Django API#

Django integration for py-oidc-auth.

Requires Django 4.1+ async views and an ASGI server (e.g. uvicorn, daphne, hypercorn). The broker verify() call is synchronous.

Install:

pip install py-oidc-auth[django]
conda install -c conda-forge py-oidc-auth-django

Usage:

# views.py
from django.http import JsonResponse
from py_oidc_auth.django_auth import DjangoOIDCAuth

auth = DjangoOIDCAuth(
    client_id="my-client",
    discovery_url="https://kc.example.com/realms/myrealm/.well-known/openid-configuration",
    scopes="myscope profile email",
    broker_mode=True,
    broker_store_url="postgresql+asyncpg://user:pw@db/myapp",
)

@auth.required()
async def protected(request, token):
    return JsonResponse({"sub": token.sub})

# urls.py
from django.urls import path, include

urlpatterns = [
    path("api/myapp/", include(auth.get_urlpatterns())),
    path("protected", protected),
]
class py_oidc_auth.django_auth.DjangoOIDCAuth(client_id: str = '', discovery_url: str = '', client_secret: str | None = None, scopes: str = 'profile email', audience: str | None = None, appname: str = 'py-oidc-auth', proxy: str = '', claims: Dict[str, Any] | None = None, offline_access: bool = True, timeout_sec: int = 10, jwks_uri: str | None = None, issuer: str | None = None, broker_mode: bool = False, broker_store_url: str | None = None, broker_store_obj: BrokerStore | None = None, broker_audience: str = 'py-oidc-auth', trusted_issuers: list[str] | None = None, broker_jwks_path: str = '/auth/v2/.well-known/jwks.json')#

Reusable OIDC authentication wrapper for Django async views.

  • Use required() / optional() as view decorators.

  • Call get_urlpatterns() for a list of Django URL patterns with the standard OIDC endpoints. When broker_mode=True the token view issues broker JWTs and a JWKS view is included automatically.

required(claims: Dict[str, Any] | None = None, scopes: str = '') Callable[[F], F]#

Enforce authentication on a Django async view.
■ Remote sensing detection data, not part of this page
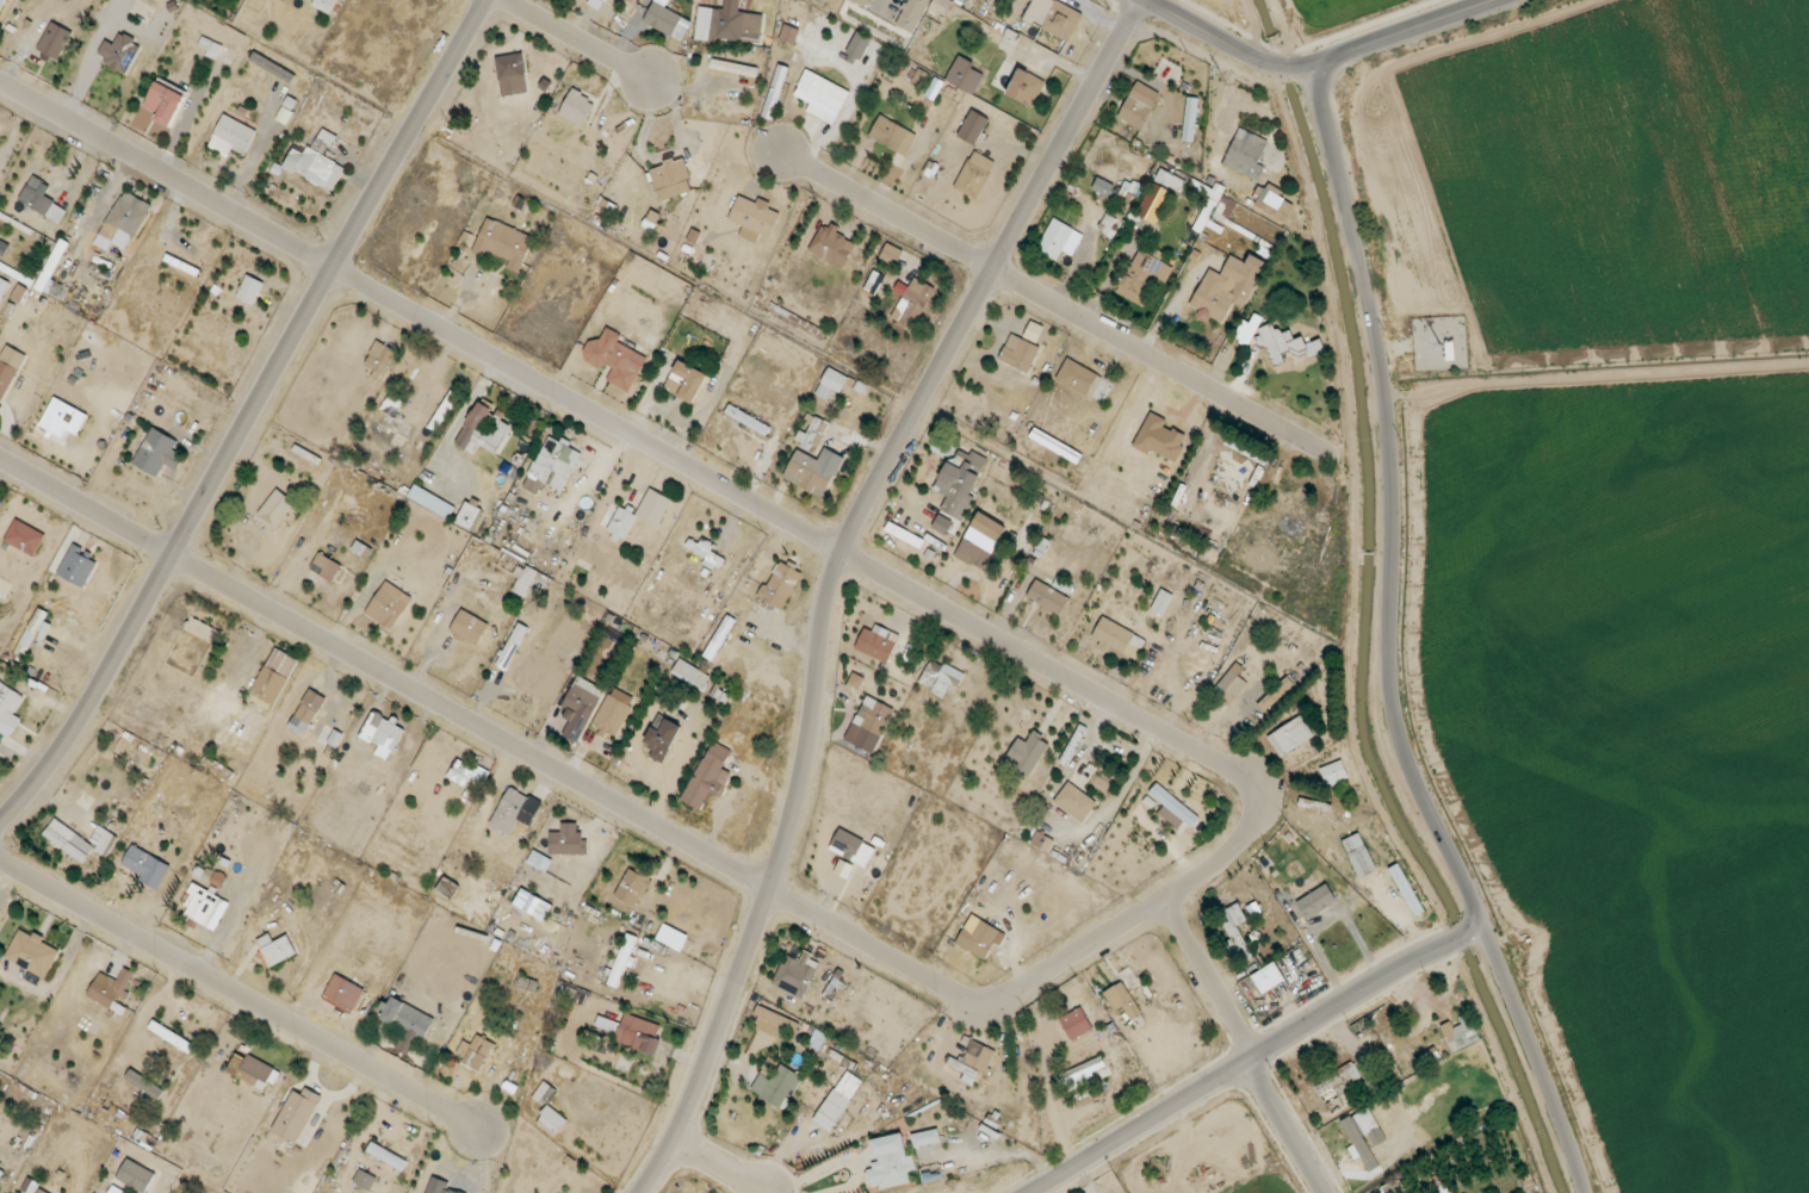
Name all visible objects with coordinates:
building: (966, 0)
building: (864, 2)
building: (325, 5)
building: (941, 6)
building: (914, 15)
building: (1053, 18)
building: (667, 21)
building: (728, 23)
road: (1404, 32)
building: (789, 34)
road: (1214, 37)
road: (577, 39)
building: (55, 40)
building: (859, 45)
building: (211, 48)
building: (120, 52)
building: (273, 67)
building: (733, 68)
road: (1306, 71)
road: (1292, 72)
building: (512, 74)
building: (965, 76)
building: (1026, 88)
building: (775, 92)
building: (822, 96)
building: (165, 103)
building: (1139, 105)
building: (577, 108)
building: (1190, 119)
building: (973, 127)
building: (893, 135)
building: (232, 137)
building: (325, 141)
building: (1246, 154)
building: (315, 168)
building: (974, 175)
building: (671, 179)
building: (1103, 187)
building: (1158, 196)
building: (42, 200)
building: (1272, 201)
building: (1213, 206)
building: (754, 216)
building: (125, 218)
building: (1107, 225)
building: (1059, 240)
building: (504, 243)
building: (832, 245)
building: (891, 254)
building: (1142, 278)
building: (2, 286)
building: (1227, 288)
building: (250, 290)
building: (20, 293)
road: (1043, 295)
building: (912, 302)
building: (1248, 330)
building: (1285, 344)
building: (1019, 353)
building: (379, 359)
building: (615, 359)
building: (8, 369)
building: (1077, 376)
building: (686, 382)
building: (832, 384)
building: (392, 405)
building: (444, 411)
building: (63, 418)
road: (250, 418)
building: (748, 420)
road: (620, 428)
building: (483, 431)
building: (812, 434)
building: (1160, 438)
building: (1055, 446)
road: (1315, 447)
building: (158, 453)
building: (434, 465)
building: (553, 466)
building: (813, 469)
building: (958, 488)
building: (432, 502)
building: (276, 509)
building: (640, 515)
building: (468, 516)
building: (25, 538)
building: (980, 541)
building: (707, 552)
building: (78, 566)
building: (325, 567)
road: (833, 575)
building: (780, 586)
building: (1048, 597)
building: (1162, 602)
building: (388, 605)
building: (469, 627)
building: (202, 631)
building: (33, 633)
building: (719, 637)
building: (1116, 638)
building: (878, 643)
road: (1392, 645)
building: (512, 646)
building: (690, 674)
building: (274, 676)
building: (940, 677)
building: (856, 681)
building: (1230, 685)
building: (1276, 695)
building: (580, 708)
building: (9, 709)
building: (306, 713)
building: (612, 716)
building: (874, 716)
building: (382, 734)
building: (1290, 736)
building: (662, 737)
building: (1027, 753)
building: (1334, 773)
building: (467, 774)
building: (709, 777)
building: (1075, 802)
building: (1175, 809)
building: (515, 811)
road: (655, 828)
building: (69, 840)
building: (103, 840)
building: (568, 841)
building: (1043, 841)
building: (852, 847)
building: (1359, 855)
building: (145, 866)
building: (447, 887)
building: (632, 887)
building: (1407, 891)
building: (533, 904)
building: (205, 907)
building: (1235, 929)
road: (1474, 936)
building: (978, 938)
road: (1457, 946)
building: (277, 949)
building: (32, 953)
building: (623, 960)
building: (796, 974)
building: (1268, 977)
road: (1209, 982)
building: (110, 988)
building: (345, 992)
road: (239, 997)
building: (1122, 1000)
building: (406, 1022)
building: (775, 1023)
building: (606, 1024)
building: (1076, 1024)
building: (1461, 1033)
building: (639, 1034)
building: (171, 1036)
building: (817, 1040)
building: (475, 1053)
building: (973, 1061)
road: (1245, 1069)
building: (256, 1073)
building: (1084, 1075)
building: (1340, 1082)
building: (145, 1084)
building: (777, 1086)
road: (1540, 1088)
road: (1525, 1097)
building: (838, 1101)
building: (296, 1114)
building: (552, 1121)
road: (1288, 1129)
building: (1364, 1135)
building: (926, 1138)
road: (1441, 1147)
building: (387, 1156)
building: (889, 1163)
road: (722, 1167)
building: (1, 1173)
building: (136, 1176)
building: (364, 1180)
building: (439, 1186)
building: (41, 1191)
building: (1422, 1191)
The decorated view receives the validated IDToken as an extra argument after request.

Parameters:

  • claims – Optional claim constraints (passthrough mode only).

  • scopes – Space-separated scope names.

Returns:

Decorator for Django async views.

Example

@auth.required()
async def protected(request, token):
    return JsonResponse({"sub": token.sub})
optional(claims: Dict[str, Any] | None = None, scopes: str = '') Callable[[F], F]#

Allow anonymous access.

The view receives IDToken | None as an extra argument.

Parameters:

  • claims – Optional claim constraints (passthrough mode only).

  • scopes – Space-separated scope names.

Returns:

Decorator for Django async views.

get_urlpatterns(login: str = 'auth/v2/login', callback: str = 'auth/v2/callback', token: str = 'auth/v2/token', device_flow: str | None = 'auth/v2/device', logout: str | None = 'auth/v2/logout', userinfo: str | None = 'auth/v2/userinfo', jwks: str | None = 'auth/v2/.well-known/jwks.json') List[django.urls.URLPattern]#

Return a list of Django URL patterns for standard OIDC routes.

Parameters:

  • login – Path for login.

  • callback – Path for callback.

  • token – Path for token exchange / broker JWT issuance.

  • device_flow – Path for starting the device flow.

  • logout – Path for logout.

  • userinfo – Path for userinfo.

  • jwks – Path for JWKS (broker mode only).

Returns:

List of django.urls.URLPattern.

Raises:

ValueError – When broker_mode=True and token is falsy.

Usage:

from django.urls import path, include
urlpatterns = [
    path("api/myapp/", include(auth.get_urlpatterns())),
]

Note: route paths should not have a leading slash — Django convention uses relative paths inside include().